While it's undoubtedly an embarrassing time to be the ATF, speaking truth to power just isn't an injury the Constitution recognizes, much less seeks to prevent. And it's not just Agent Dodson's Constitutional rights on the line. The American public has a stake in this fight too.
That's because protecting employees' speech is especially crucial when it informs deliberation on matters of public policy. Fast and Furious ignited national debates over gun policy, border security, whistleblower protections, and the "gunwalking" techniques deployed in the operation. These debates address matters of public concern at the heart of the First Amendment.
Public employee speech is even more valuable when it shares critical views of our government agencies we wouldn't otherwise see. The Supreme Court has recognized that government employees are often in the best position to know "what ails the agencies for which they work." We couldn't agree more.

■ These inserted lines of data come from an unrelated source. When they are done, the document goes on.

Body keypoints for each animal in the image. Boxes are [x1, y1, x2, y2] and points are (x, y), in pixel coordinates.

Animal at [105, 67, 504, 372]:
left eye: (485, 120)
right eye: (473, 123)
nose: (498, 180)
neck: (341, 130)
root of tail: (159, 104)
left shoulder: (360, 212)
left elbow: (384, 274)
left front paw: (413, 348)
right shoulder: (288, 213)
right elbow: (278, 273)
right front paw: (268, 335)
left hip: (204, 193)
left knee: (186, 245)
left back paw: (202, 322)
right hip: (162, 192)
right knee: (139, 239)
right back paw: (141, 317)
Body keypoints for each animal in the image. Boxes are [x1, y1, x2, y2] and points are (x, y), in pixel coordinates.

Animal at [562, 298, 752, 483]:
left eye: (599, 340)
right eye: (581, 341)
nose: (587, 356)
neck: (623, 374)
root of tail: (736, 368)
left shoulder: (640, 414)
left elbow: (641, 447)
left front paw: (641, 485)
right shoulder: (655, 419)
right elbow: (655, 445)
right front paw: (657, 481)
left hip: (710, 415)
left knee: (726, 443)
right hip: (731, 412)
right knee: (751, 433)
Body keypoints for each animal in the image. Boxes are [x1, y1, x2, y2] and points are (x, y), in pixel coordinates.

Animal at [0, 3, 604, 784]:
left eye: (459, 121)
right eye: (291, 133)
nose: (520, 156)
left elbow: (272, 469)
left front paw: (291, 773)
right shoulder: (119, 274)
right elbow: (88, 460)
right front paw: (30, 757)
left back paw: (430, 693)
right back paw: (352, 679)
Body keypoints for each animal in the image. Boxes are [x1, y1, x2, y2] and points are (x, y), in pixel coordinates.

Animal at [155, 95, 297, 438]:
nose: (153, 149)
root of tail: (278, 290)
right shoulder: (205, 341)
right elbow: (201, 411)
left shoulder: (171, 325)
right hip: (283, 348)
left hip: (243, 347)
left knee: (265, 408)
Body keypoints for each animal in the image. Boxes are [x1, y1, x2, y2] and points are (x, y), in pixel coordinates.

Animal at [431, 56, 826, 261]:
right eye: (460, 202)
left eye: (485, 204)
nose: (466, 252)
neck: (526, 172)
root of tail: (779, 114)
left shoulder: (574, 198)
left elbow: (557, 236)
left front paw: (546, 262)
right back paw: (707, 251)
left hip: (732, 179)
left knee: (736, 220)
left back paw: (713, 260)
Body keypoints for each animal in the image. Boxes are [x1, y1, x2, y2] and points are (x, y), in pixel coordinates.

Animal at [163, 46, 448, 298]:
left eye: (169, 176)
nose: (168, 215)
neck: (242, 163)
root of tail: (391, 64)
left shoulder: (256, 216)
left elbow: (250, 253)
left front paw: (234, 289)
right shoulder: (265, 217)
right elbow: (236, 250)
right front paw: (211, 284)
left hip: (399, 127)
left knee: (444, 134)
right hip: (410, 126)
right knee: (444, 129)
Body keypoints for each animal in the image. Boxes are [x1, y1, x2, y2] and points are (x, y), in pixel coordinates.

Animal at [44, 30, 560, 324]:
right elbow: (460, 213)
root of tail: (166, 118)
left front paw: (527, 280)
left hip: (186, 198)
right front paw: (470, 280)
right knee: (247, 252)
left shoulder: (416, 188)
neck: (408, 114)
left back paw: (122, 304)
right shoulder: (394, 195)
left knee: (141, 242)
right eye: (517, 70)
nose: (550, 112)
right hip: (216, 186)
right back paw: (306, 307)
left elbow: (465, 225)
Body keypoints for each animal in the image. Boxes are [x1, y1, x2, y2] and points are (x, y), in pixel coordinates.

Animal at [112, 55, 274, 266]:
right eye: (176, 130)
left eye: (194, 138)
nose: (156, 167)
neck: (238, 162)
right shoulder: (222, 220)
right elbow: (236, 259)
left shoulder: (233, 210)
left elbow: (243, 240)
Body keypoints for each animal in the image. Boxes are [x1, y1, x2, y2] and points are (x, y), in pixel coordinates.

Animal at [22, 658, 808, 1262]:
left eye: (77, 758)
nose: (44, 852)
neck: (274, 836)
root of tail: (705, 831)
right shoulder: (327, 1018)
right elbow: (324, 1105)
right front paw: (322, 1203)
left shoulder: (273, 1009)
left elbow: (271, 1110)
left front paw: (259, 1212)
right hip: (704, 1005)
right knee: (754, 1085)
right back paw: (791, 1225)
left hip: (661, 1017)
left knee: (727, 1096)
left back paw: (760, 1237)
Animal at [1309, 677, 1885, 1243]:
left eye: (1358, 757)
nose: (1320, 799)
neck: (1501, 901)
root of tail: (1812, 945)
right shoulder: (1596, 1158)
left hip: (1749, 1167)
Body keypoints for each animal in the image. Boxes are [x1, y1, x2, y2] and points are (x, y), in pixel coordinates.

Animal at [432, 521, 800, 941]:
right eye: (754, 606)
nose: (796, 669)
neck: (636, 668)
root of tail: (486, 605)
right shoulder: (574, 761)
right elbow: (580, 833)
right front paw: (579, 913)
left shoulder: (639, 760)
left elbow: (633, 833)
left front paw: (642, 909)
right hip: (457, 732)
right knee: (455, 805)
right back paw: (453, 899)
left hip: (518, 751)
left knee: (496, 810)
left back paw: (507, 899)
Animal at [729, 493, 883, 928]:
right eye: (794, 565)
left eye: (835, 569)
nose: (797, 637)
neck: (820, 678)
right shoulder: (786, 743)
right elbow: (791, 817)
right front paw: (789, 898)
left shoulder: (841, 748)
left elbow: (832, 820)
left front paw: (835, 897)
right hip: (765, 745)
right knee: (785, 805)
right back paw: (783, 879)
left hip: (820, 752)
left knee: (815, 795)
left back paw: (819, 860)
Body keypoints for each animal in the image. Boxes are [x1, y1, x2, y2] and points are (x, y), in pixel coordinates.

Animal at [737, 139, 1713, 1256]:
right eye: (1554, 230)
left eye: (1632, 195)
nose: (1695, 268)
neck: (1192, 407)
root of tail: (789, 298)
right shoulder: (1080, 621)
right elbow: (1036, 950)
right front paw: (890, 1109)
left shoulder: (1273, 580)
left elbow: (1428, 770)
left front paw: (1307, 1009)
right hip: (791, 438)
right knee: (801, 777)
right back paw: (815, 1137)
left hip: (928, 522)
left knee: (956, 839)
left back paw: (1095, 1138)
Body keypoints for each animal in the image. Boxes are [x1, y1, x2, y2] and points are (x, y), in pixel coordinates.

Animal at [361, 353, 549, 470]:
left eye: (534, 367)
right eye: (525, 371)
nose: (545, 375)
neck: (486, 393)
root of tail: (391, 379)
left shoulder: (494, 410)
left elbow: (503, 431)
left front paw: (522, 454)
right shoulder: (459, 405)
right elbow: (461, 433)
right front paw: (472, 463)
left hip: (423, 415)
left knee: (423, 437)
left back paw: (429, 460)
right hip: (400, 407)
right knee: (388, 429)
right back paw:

"Americans need and deserve truthful information about what the government is doing, particularly where the activity infringes on individual rights," said ACLU Policy Counsel Mike German, who – like Dodson – endured years of internal retaliation after blowing the whistle on dangerous federal law enforcement policy.
That's why protecting Agent Dodson's right to speak should be a priority issue for civil libertarians, regardless of political stripe. "I don't care if you're on the left or the right. At the end of the day, we have a right to know and talk about what law enforcement agencies do in our name," said Agent Dodson.
Given the national importance of both the Fast and Furious operation and ATF practices more broadly, the ATF should correct its mistake by approving Agent Dodson's publication request, and by changing its policy to reflect the Constitutional principle that government needs a damn good reason to shut down employee speech.